A man has come up with the perfect response to anti-gay demonstrators at a LGBT Pride march – a placard of his own.
Dean Paton filmed his protest in a video titled “how we deal with bigots in Chester”.
Marching up to a group of placard and Bible-wielding protesters standing on the parade route, it he said: “So this is how you troll horrible Evangelical a***holes who think it’s nice to say people burn in hell…and it’s all scientifically referenced so it’s completely fine.”
Fab day supporting Chester Pride - decided to beat the Zion Tabernacle at their own game this year!
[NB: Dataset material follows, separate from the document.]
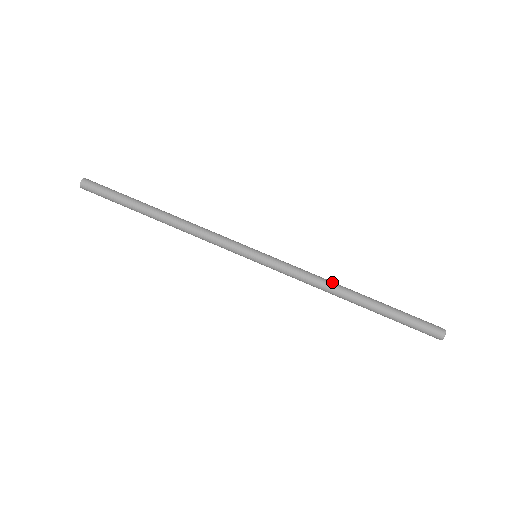
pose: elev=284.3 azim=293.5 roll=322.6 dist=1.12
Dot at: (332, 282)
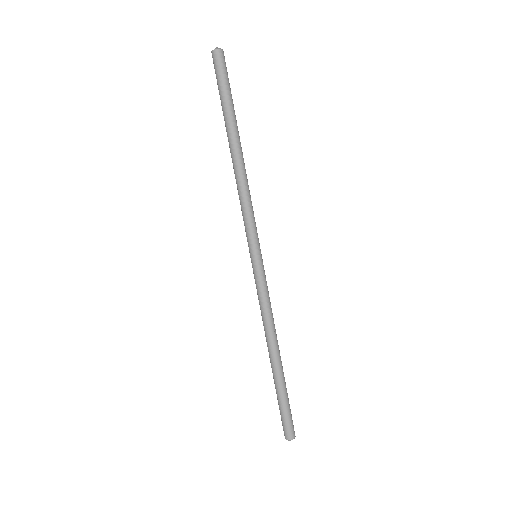
Dot at: occluded
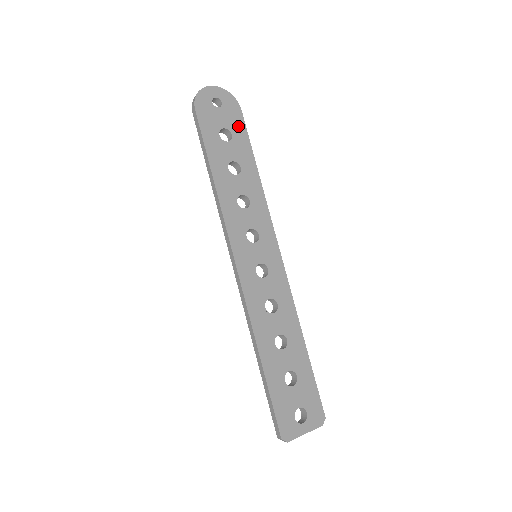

There's no room for hate in Chester - or poor academic referencing!Posted by Big Heritage on Saturday, 3 October 2015
He proceeded to calmly stand next to the group with a sign reading “homophobes are statistically more likely to be gay”, complete with an arrow pointing to his opponents.
A 2012 study by three universities, including the University of Essex, found that homophobia was “more pronounced in individuals with an unacknowledged attraction to the same sex”.
Mr Paton stood in complete silence with his bright yellow poster, next to a protester’s sign calling gay men “effeminate abusers of themselves”.
“Fear God,” read one placard in heavy black and red writing. “And give glory to Him for the hour of His JUDGEMENT is come.”
Another said: “Repent ye therefore, and be converted, that your sins may be blotted out.”
The protesters appeared unmoved as the parade started and Mr Paton’s placard drew laughs and cheers from performers, including drag queens and a Roman centurion in rainbow armour.
He became something of an attraction, with Pride supporters posing for selfies and a police officer even stopping to take a photo.
The video of his protest has gone viral, being viewed more than 15,000 times since it was put online on Saturday.
The organisers of Chester Pride sent Mr Paton their thanks, saying it had put their annual festival on the map for all the right reasons.
“We didn’t expect it to go viral like it has, we just wanted to give the protesters a kick in the teeth really but they didn’t even seem to notice we were doing it,” Mr Paton told the Chester Chronicle.
“I just think people like that ruin anything good. There is no room for that type of thing in Chester.”